“In Christianity, you have so many sins. In Buddhism we have only one. And that sin is fear.”
A fellow religion major in college grew up Lutheran. When he studied religion at Carleton, though, he chose to learn from another faith tradition: Buddhism. He spent a semester abroad studying Tibetan Buddhism in Nepal and recounted to me the above conversation with a Tibetan monk on the nature of sin. I have never forgotten its telling.
Until this moment, it never occurred to me, the potential blasphemy of “fear.” I had instead (like so many other religious people) fixated on the sins of other seemingly nefarious “F” words.
I didn’t know what to make of this monks assessment, but as I so often (try) to do, I didn’t declare it right or wrong. I simply asked, “What if it WAS true?” What would the consequences be?
So began a fixation with fear…and a question about whether it could be befriended.
As a Jesuit Volunteer, I had a lot of time for reflective reading, and checked out from the Enoch Pratt Free Library the book, “The Psychology of Fear.” That same year I read the Sci-Fi Class, “Dune.” Amidst many other fascinating philosophical quandaries, Dune succinctly identitifies the debilitating effects of fear:
“Fear is the mind killer.”
“I must not fear. Fear is the mind-killer. Fear is the little-death that brings total obliteration. I will face my fear. I will permit it to pass over me and through me. And when it has gone past I will turn the inner eye to see its path. Where the fear has gone there will be nothing. Only I will remain.”
This brings us to spiders.
My best friend in high school loved spiders….and I loved her. I would watch, aghast, as she scooped them up in her hand, crooned to them, and released them outside, berating those around her who would have squished them.
People like me.
I think spiders are totally creepy.
This will come as a shock to my students (and my daughter Ivy) who have suffered through similar catch and release policies I adhere to in my classroom and my household.

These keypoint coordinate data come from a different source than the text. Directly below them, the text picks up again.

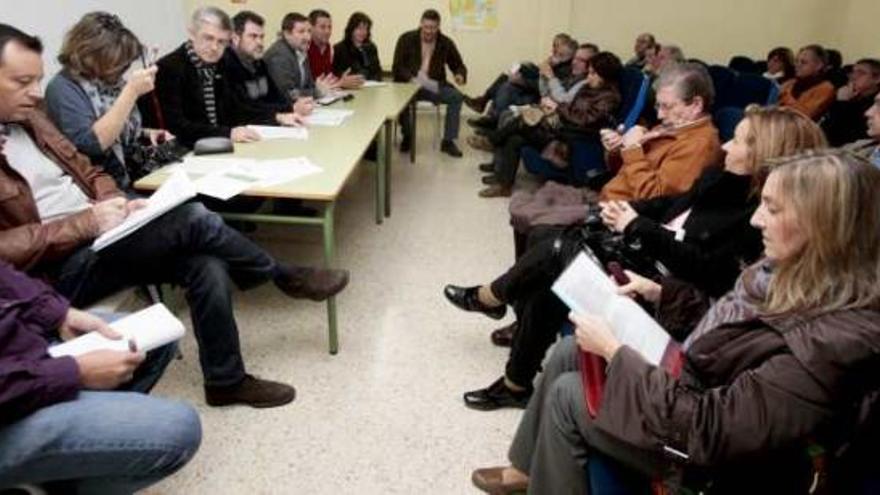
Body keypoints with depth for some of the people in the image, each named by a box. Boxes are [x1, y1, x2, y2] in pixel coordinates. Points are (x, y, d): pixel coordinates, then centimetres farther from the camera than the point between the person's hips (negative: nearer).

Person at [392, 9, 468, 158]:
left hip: (434, 85, 2)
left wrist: (460, 75, -18)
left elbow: (459, 65, 8)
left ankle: (448, 141, -13)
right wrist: (411, 78, -30)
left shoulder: (446, 43, 3)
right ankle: (407, 136, -8)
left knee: (456, 96, -23)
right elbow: (397, 68, -10)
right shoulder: (406, 39, -5)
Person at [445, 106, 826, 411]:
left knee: (555, 250, -14)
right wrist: (628, 210, -3)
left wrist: (639, 228, -22)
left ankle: (491, 297, 14)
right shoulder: (722, 180, 9)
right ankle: (517, 383, 8)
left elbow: (706, 269, -26)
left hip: (664, 291, -9)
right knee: (545, 289, -6)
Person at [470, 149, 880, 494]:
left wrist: (613, 350, -27)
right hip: (694, 382, 9)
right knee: (569, 351, 9)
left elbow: (709, 429, -33)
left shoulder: (834, 340, -33)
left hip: (717, 455, -8)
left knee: (568, 395, -7)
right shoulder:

I fear the spider, so I friend the spider.
I have become acutely aware that we all too easily pass our own anxieties along to our children…our students. Fear of certain people, ideologies, contact sports, countries, skin tones…some of these fears have been bequeathed to us. We can go on to preserve them like heirlooms…as if they are a part of us.
This week I will be writing from these darker corners within myself, scooping up my little fears and considering how they might be released.